I've also been involved in developing a Hi-C network denoising algorithm presented here.

Microbiome
Network From NE


Understanding the gut microbiome is a promissing angle for understanding and treating obesity and digestive disease (see Thurnbaugh et. al. for example). In this path, understanding the interactions and correlations between microbiota can be an important first step. Unfortunately, the sheer number of participating microbes, the wide range in prevalence, and identificaiton problems leads to noisy measurements (as seen to the right). I am exploring regularization approaches that borrow information from time-series data, other participants, and phylogenetic tree that smooth out the noise and lead to more generalizable conclusions. As part of a collaboration, we are also studying the network properties of microbiome data (centrality, motif counts, path lengths, etc.). This project is still in the exploration phase.

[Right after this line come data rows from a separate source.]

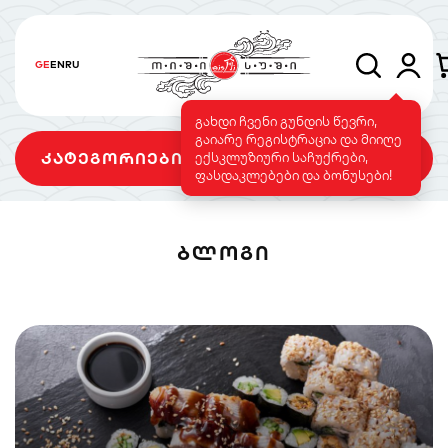
GE
EN
RU
გახდი ჩვენი გუნდის წევრი,
გაიარე რეგისტრაცია და მიიღე
კატეგორიები
ექსკლუზიური საჩუქრები,
ფასდაკლებები და ბონუსები!
ᲑᲚᲝᲒᲘ
სეტები
როლები
გამომცხვარი
როლები
სუშის ტორტი
საფირმო
ვეგეტარიანული
მენიუ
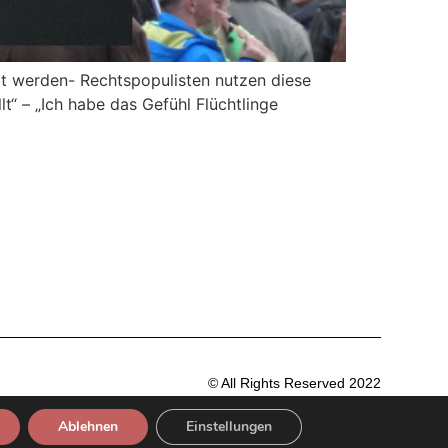
rt werden- Rechtspopulisten nutzen diese
t“ – „Ich habe das Gefühl Flüchtlinge
© All Rights Reserved 2022
Ablehnen
Einstellungen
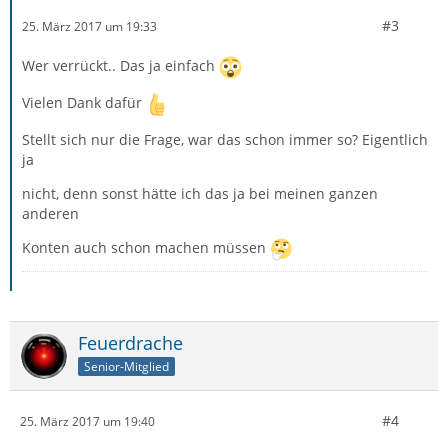
#3
25. März 2017 um 19:33
Wer verrückt.. Das ja einfach
Vielen Dank dafür
Stellt sich nur die Frage, war das schon immer so? Eigentlich
ja
nicht, denn sonst hätte ich das ja bei meinen ganzen
anderen
Konten auch schon machen müssen
Feuerdrache
Senior-Mitglied
#4
25. März 2017 um 19:40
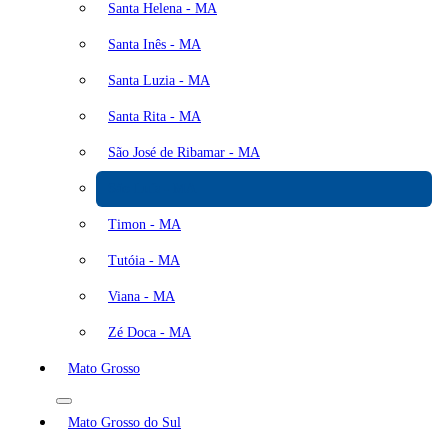
Santa Helena - MA
Santa Inês - MA
Santa Luzia - MA
Santa Rita - MA
São José de Ribamar - MA
São Luís - MA
Timon - MA
Tutóia - MA
Viana - MA
Zé Doca - MA
Mato Grosso
Mato Grosso do Sul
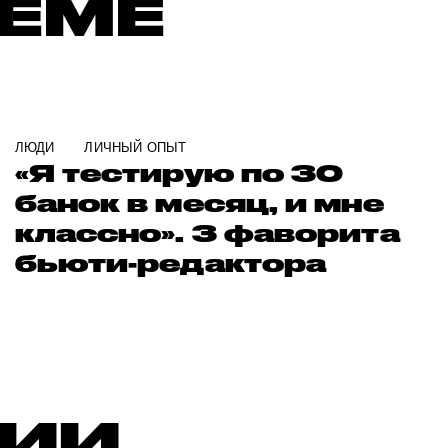
ТЕМЕ
ЛЮДИ
ЛИЧНЫЙ ОПЫТ
«Я тестирую по 30
банок в месяц, и мне
классно». 3 фаворита
бьюти-редактора
РИИ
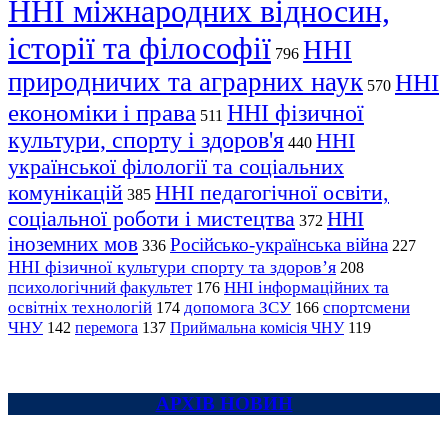
ННІ міжнародних відносин,
історії та філософії
ННІ
796
природничих та аграрних наук
ННІ
570
економіки і права
ННІ фізичної
511
культури, спорту і здоров'я
ННІ
440
української філології та соціальних
комунікацій
ННІ педагогічної освіти,
385
соціальної роботи і мистецтва
ННІ
372
іноземних мов
Російсько-українська війна
336
227
ННІ фізичної культури спорту та здоров’я
208
психологічний факультет
ННІ інформаційних та
176
освітніх технологій
допомога ЗСУ
спортсмени
174
166
ЧНУ
перемога
142
137
Приймальна комісія ЧНУ
119
АРХІВ НОВИН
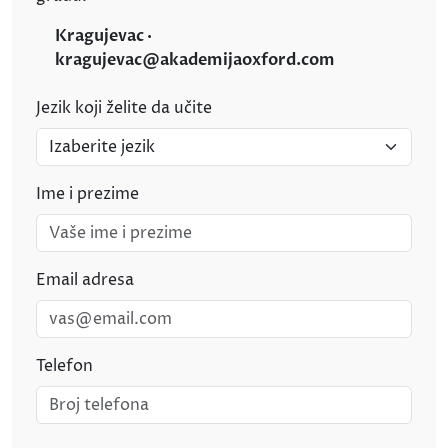
Kragujevac ·
kragujevac@akademijaoxford.com
Jezik koji želite da učite
Ime i prezime
Email adresa
Telefon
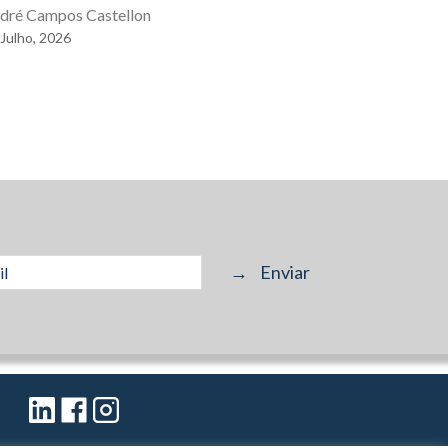
21
Julho,
202
dré Campos Castellon
Julho,
2026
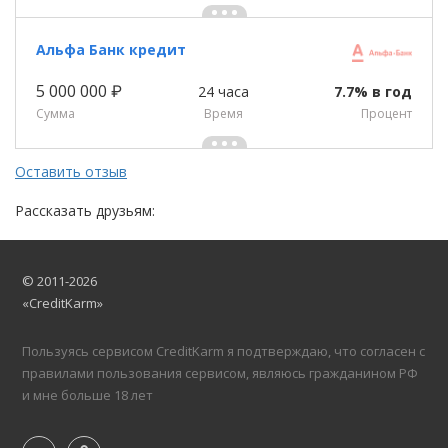
Альфа Банк кредит
5 000 000 ₽
24 часа
7.7% в год
Сумма
Время
Процент
Оставить отзыв
Рассказать друзьям:
© 2011-2026
«CreditKarm»
Пользуясь сервисом CreditKarm я подтверждаю, что согласен с
правилами пользования сервисом, являюсь гражданином РФ
и мне больше 18 лет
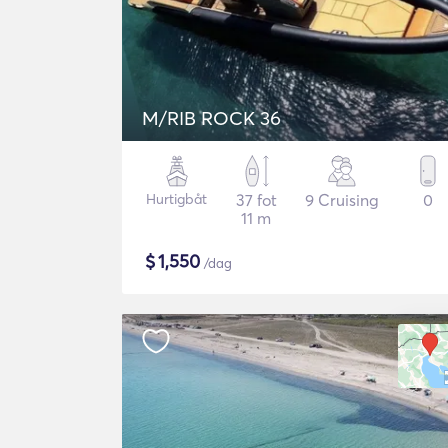
M/RIB ROCK 36
Hurtigbåt
37 fot
9 Cruising
0
11 m
$
1,550
/dag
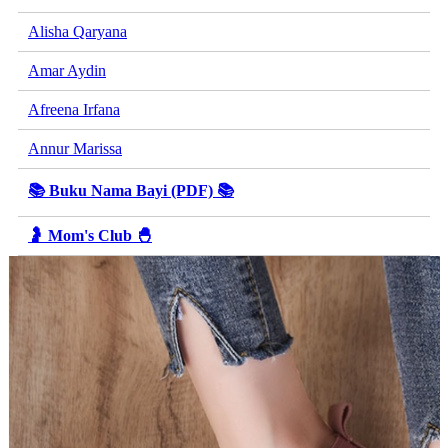
Alisha Qaryana
Amar Aydin
Afreena Irfana
Annur Marissa
📚 Buku Nama Bayi (PDF) 📚
🤰 Mom's Club 🐣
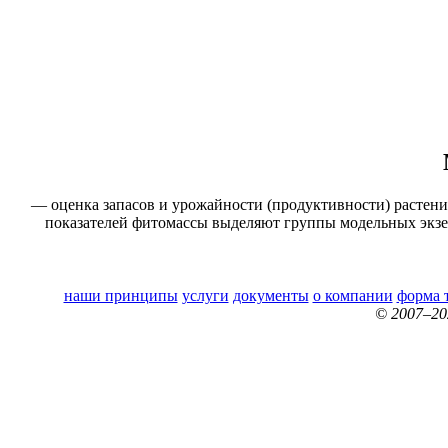
— оценка запасов и урожайности (продуктивности) растен
показателей фитомассы выделяют группы модельных экзе
наши принципы
услуги
документы
о компании
форма 
© 2007–2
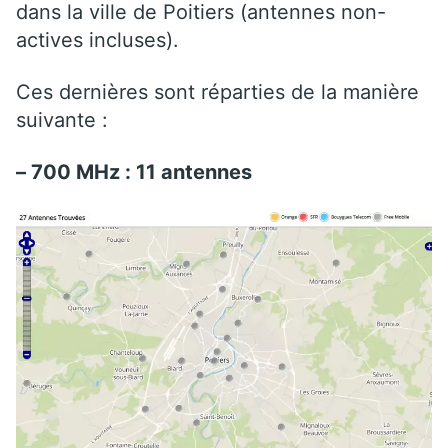
dans la ville de Poitiers (antennes non-
actives incluses).
Ces dernières sont réparties de la manière
suivante :
– 700 MHz : 11 antennes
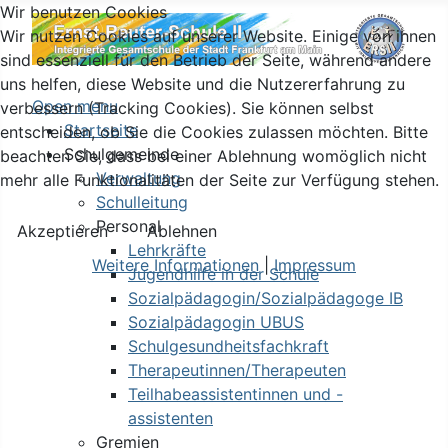
Wir benutzen Cookies
Wir nutzen Cookies auf unserer Website. Einige von ihnen
sind essenziell für den Betrieb der Seite, während andere
uns helfen, diese Website und die Nutzererfahrung zu
Open menu
verbessern (Tracking Cookies). Sie können selbst
Startseite
entscheiden, ob Sie die Cookies zulassen möchten. Bitte
Schulgemeinde
beachten Sie, dass bei einer Ablehnung womöglich nicht
Verwaltung
mehr alle Funktionalitäten der Seite zur Verfügung stehen.
Schulleitung
Personal
Akzeptieren
Ablehnen
Lehrkräfte
Weitere Informationen
|
Impressum
Jugendhilfe in der Schule
Sozialpädagogin/Sozialpädagoge IB
Sozialpädagogin UBUS
Schulgesundheitsfachkraft
Therapeutinnen/Therapeuten
Teilhabeassistentinnen und -
assistenten
Gremien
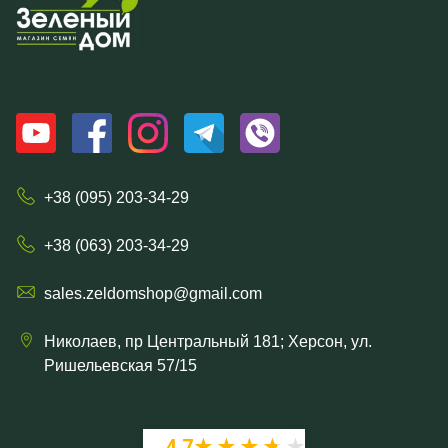
+38 (095) 203-34-29
+38 (063) 203-34-29
sales.zeldomshop@gmail.com
Николаев, пр Центральный 181; Херсон, ул.
Ришельевская 57/15
4.7
★★★★★
★★★★★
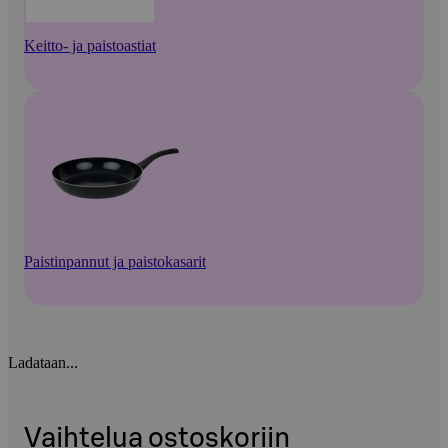
Keitto- ja paistoastiat
Paistinpannut ja paistokasarit
Ladataan...
Vaihtelua ostoskoriin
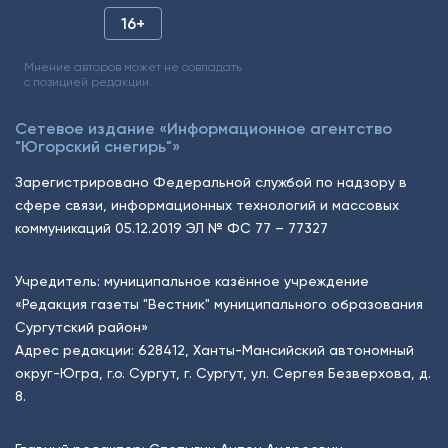
16+
Мнение авторов может не совпадать
с позицией редакции.
Сетевое издание «Информационное агентство
"Югорский снегирь"»
Зарегистрировано Федеральной службой по надзору в
сфере связи, информационных технологий и массовых
коммуникаций 05.12.2019 ЭЛ № ФС 77 – 77327
Учредитель: муниципальное казённое учреждение
«Редакция газеты "Вестник" муниципального образования
Сургутский район»
Адрес редакции: 628412, Ханты-Мансийский автономный
округ-Югра, г.о. Сургут, г. Сургут, ул. Сергея Безверхова, д.
8.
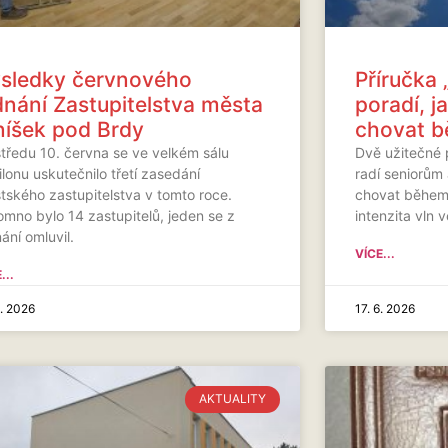
sledky červnového
Příručka 
dnání Zastupitelstva města
poradí, 
íšek pod Brdy
chovat b
středu 10. června se ve velkém sálu
Dvě užitečné
lonu uskutečnilo třetí zasedání
radí seniorům
tského zastupitelstva v tomto roce.
chovat během 
omno bylo 14 zastupitelů, jeden se z
intenzita vln 
ání omluvil.
VÍCE...
...
6. 2026
17. 6. 2026
AKTUALITY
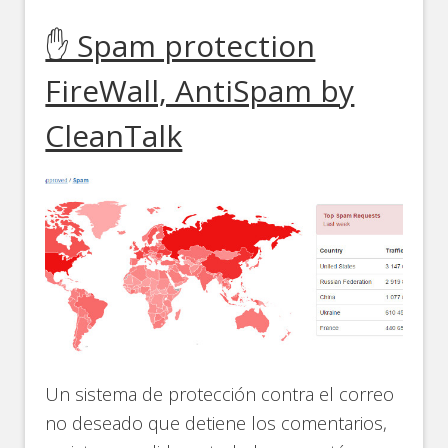
✋ Spam protection
FireWall, AntiSpam by
CleanTalk
Un sistema de protección contra el correo
no deseado que detiene los comentarios,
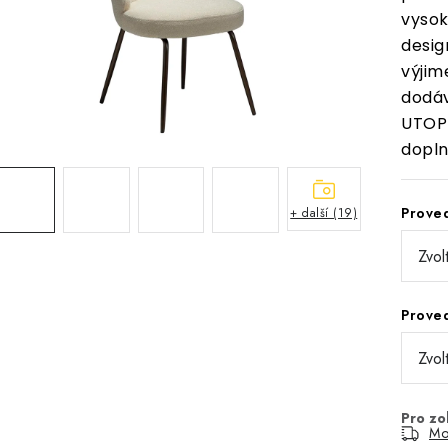
vyso
desi
výji
dodáv
UTOPI
dopln
Prove
+ další (19)
Prove
Mo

Previous research (Physics)


High pressure physics
DAC


In 1935, Wigner and Huntington proposed that at low temperatures and high pressures, the bonds in hydrogen molecules destablize leading to formation of atomic hydrogen and thereby metallic hydrogen. This claim, lead to an arms race for constructing metallic hydrogen. Later Ashcroft argued that, once produced, metallic hydrogen could stay superconductive up to room temperature and Isaac Silvera (2010) argued that metallic hydrogen could provide the best rocket fuel. These theoretical findings accelerated the importance of experimental discovery of metallic hydrogen.
Prior to starting as a graduate student at Stanford, I took a year off to work in the Silvera Lab, where I learned about low-temperature, high-pressure physics as well as spectroscopy. The picture to the left shows how these high pressures are created. The sample is loaded in the liquid form (at low temperature) in a hole created in a metallic gasket. The sample is then trapped by two dimonds from top and bottom, moving the diamonds closer to each other increases the pressure on the sample.